## Work order:
Work out the count of lines in the material where the string "Política" shows up, and reply with it alone.

## Extracted entries:
· · ·
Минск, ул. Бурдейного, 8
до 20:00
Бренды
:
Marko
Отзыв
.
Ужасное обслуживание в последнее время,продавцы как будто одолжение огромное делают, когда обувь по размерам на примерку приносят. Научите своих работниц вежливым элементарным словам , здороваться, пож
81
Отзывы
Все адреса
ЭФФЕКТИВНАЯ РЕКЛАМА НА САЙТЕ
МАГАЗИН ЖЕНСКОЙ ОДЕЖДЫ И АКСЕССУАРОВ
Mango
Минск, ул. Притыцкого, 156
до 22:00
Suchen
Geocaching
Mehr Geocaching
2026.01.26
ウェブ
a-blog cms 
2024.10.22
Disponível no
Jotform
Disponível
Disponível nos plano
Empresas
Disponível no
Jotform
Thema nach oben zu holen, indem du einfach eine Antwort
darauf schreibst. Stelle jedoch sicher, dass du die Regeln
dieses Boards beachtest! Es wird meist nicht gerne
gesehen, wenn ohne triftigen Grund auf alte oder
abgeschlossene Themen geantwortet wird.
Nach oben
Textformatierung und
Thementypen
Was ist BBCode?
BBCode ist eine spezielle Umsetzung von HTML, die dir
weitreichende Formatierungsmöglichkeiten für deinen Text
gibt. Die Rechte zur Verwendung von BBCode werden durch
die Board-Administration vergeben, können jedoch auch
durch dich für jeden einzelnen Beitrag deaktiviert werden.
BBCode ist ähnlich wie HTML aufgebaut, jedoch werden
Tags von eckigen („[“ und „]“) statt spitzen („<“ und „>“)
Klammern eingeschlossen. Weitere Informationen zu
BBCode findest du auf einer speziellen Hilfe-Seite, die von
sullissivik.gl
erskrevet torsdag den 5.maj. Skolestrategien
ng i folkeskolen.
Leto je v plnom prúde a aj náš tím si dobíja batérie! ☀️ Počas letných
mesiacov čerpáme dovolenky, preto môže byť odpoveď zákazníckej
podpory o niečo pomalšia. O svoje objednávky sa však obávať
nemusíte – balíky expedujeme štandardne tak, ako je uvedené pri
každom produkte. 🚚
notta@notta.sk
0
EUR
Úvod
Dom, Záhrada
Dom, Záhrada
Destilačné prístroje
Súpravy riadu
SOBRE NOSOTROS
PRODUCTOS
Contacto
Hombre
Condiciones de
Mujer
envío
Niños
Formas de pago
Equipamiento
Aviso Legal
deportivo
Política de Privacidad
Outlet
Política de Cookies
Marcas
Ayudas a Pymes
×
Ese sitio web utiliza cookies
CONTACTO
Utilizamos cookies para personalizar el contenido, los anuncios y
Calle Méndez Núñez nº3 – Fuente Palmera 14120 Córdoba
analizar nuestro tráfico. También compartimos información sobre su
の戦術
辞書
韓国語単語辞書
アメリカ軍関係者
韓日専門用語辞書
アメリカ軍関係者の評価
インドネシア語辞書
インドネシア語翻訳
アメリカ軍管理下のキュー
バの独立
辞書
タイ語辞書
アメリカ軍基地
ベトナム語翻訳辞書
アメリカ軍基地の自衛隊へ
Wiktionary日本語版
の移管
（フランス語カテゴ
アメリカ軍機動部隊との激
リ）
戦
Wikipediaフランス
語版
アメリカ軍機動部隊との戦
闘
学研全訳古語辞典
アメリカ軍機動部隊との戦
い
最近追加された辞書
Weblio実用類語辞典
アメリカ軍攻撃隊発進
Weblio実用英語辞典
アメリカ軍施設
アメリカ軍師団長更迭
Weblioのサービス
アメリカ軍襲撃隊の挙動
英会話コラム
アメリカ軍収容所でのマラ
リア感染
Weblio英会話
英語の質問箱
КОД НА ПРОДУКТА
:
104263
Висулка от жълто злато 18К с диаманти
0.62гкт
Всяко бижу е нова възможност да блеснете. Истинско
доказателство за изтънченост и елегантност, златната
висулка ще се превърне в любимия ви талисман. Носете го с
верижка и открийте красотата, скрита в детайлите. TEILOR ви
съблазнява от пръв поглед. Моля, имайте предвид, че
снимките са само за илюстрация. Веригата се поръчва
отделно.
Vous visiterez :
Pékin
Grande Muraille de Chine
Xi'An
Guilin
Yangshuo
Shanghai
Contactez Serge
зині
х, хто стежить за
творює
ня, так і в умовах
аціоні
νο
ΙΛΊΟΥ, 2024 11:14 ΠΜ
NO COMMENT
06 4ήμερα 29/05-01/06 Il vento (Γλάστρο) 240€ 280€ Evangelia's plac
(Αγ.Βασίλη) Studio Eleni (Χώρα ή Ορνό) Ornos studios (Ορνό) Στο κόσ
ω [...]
· · ·
## Answer section:
2